Long before anyone thought it was a good idea to connect billions of glowing glass rectangles together, humans had a fundamental problem: they had thoughts, and other humans were blissfully unaware of them. To remedy this, a person would write a message on a piece of paper, walk out into the public square, and physically nail it to a vertical wooden beam sticking out of the ground—a post. The action of attaching the paper to the timber became known as “posting” a notice. If you were a criminal whose face was slapped onto that piece of wood, you became a poster child (or a “Wanted” poster).
When the early, bearded architects of the internet decided to build spaces for people to argue about science fiction and coding, they needed a metaphor that made sense to carbon-based organisms. They chose the Bulletin Board System (BBS).

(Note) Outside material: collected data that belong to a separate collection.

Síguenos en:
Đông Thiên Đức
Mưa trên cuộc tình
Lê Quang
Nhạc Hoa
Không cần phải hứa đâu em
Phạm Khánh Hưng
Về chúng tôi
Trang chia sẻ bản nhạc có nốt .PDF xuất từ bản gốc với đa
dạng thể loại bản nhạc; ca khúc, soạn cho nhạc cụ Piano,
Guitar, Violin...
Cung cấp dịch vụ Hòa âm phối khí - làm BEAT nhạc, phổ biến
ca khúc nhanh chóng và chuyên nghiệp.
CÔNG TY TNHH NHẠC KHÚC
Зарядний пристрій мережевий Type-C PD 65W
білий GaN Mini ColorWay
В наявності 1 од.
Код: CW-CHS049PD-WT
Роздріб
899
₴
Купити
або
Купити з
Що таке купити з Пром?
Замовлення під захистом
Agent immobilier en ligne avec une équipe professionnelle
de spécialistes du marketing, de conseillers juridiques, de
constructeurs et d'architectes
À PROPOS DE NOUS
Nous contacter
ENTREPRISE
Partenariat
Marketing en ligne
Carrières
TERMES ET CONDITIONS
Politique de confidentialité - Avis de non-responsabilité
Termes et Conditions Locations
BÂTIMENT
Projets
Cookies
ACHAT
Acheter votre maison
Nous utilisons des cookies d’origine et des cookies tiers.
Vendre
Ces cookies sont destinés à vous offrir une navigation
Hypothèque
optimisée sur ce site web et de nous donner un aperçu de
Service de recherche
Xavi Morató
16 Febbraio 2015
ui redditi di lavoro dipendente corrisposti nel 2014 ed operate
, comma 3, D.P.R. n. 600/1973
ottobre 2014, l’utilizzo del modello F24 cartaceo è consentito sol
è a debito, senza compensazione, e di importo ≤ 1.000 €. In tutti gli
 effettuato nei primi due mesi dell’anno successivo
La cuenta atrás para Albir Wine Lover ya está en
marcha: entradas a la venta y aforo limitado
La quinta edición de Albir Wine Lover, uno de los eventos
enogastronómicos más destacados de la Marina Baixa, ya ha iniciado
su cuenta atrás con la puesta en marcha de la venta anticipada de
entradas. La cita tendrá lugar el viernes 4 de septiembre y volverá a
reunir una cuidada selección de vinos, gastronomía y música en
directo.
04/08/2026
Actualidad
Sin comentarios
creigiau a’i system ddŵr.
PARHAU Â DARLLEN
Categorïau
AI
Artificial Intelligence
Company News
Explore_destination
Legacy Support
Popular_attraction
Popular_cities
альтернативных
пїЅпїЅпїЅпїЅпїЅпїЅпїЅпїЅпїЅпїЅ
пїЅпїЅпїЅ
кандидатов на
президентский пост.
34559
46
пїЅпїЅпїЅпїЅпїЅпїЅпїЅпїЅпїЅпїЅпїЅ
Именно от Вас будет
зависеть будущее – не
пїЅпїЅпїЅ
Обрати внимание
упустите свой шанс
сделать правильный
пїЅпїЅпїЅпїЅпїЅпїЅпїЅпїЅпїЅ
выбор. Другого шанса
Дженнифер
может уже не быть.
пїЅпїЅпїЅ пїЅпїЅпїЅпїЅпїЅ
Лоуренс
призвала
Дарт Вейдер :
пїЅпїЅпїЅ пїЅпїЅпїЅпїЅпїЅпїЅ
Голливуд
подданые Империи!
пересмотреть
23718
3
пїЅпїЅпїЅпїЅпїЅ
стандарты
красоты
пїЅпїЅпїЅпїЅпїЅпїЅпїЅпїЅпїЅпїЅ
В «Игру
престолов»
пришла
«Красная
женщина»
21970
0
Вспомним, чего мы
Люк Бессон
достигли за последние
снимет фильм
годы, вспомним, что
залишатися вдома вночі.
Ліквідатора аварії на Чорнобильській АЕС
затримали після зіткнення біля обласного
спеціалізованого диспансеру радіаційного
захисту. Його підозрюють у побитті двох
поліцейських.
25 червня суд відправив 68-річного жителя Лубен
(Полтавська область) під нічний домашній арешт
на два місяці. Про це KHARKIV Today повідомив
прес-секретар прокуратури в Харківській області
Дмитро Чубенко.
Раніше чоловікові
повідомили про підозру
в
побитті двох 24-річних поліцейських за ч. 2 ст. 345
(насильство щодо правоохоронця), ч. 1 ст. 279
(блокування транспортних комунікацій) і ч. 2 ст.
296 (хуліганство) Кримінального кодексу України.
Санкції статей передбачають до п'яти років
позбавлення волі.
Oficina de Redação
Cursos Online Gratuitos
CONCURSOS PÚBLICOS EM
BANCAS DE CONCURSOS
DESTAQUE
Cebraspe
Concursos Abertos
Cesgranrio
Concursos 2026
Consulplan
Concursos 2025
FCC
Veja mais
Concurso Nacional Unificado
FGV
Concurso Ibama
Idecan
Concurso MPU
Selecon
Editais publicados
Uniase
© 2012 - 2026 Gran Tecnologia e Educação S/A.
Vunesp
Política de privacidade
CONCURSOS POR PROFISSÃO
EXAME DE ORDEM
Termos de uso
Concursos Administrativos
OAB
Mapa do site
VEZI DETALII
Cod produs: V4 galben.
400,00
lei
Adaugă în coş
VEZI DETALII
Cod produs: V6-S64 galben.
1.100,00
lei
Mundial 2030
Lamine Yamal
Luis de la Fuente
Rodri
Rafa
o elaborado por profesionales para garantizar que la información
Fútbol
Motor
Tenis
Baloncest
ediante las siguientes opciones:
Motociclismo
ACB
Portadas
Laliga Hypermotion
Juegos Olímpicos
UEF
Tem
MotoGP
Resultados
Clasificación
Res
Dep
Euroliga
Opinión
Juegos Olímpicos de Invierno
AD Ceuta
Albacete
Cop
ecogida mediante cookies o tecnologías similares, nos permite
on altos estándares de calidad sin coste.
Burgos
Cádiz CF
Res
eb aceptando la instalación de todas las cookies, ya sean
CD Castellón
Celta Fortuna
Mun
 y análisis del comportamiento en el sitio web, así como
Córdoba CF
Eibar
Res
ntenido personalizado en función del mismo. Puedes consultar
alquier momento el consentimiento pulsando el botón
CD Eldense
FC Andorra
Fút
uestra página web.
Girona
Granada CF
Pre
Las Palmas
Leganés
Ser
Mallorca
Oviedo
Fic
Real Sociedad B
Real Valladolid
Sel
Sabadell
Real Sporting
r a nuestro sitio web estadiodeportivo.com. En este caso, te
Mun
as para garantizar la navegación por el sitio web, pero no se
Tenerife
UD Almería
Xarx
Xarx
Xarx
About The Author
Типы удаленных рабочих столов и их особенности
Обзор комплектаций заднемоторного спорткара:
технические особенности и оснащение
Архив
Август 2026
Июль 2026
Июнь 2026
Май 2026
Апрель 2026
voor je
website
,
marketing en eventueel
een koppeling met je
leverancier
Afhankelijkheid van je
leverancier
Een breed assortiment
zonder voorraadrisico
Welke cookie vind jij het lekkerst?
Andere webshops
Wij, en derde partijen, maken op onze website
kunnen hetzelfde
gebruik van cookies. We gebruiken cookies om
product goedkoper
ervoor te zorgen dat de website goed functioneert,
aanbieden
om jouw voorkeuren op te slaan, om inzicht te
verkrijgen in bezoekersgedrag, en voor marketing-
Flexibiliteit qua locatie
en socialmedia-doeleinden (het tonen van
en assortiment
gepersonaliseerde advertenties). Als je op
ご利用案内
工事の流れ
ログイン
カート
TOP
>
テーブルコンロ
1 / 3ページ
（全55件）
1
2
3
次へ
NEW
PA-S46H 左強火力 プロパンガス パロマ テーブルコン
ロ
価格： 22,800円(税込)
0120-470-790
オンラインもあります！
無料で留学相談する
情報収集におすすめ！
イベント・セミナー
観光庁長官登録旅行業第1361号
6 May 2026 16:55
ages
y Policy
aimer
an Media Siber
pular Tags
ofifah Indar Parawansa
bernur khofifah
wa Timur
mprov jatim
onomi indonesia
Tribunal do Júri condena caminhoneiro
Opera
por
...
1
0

Instead of physical cork and wood, they built a digital wall. When a user wanted to share a manifesto, they simulated the act of grabbing a hammer and a nail. Thus, they uploaded a post to the board.
In the late 1990s, people started keeping continuous, chronological records of their online wanderings, which they called a “weblog” (literally a logbook of the web). A man named Peter Merholz jokingly broke the word into “we blog” in 1999, and the noun blog was born.But because a blog is just an ongoing series of individual entries, developers at early platforms like Blogger and WordPress fell back on the old BBS terminology.
They decided that each individual entry into your digital diary was, in fact, another piece of paper being nailed to that same metaphorical piece of medieval timber.So, when you publish an entry on your new blog, you are not engaging in a hyper-modern act of digital content distribution. You are just standing in a muddy village square, pounding a rusty nail into a tree trunk, and hoping the peasants don’t throw turnips at you.
And that, is that. So, here on Nearly Normal, you can expect more stunningly useful wanderings into the craft of publishing thoughts out into the vast universal digital-scape known as the World Wide Web.
Now? I must make a mug of tea. In the time-honoured tradition of writers sweating over the words they’ve written.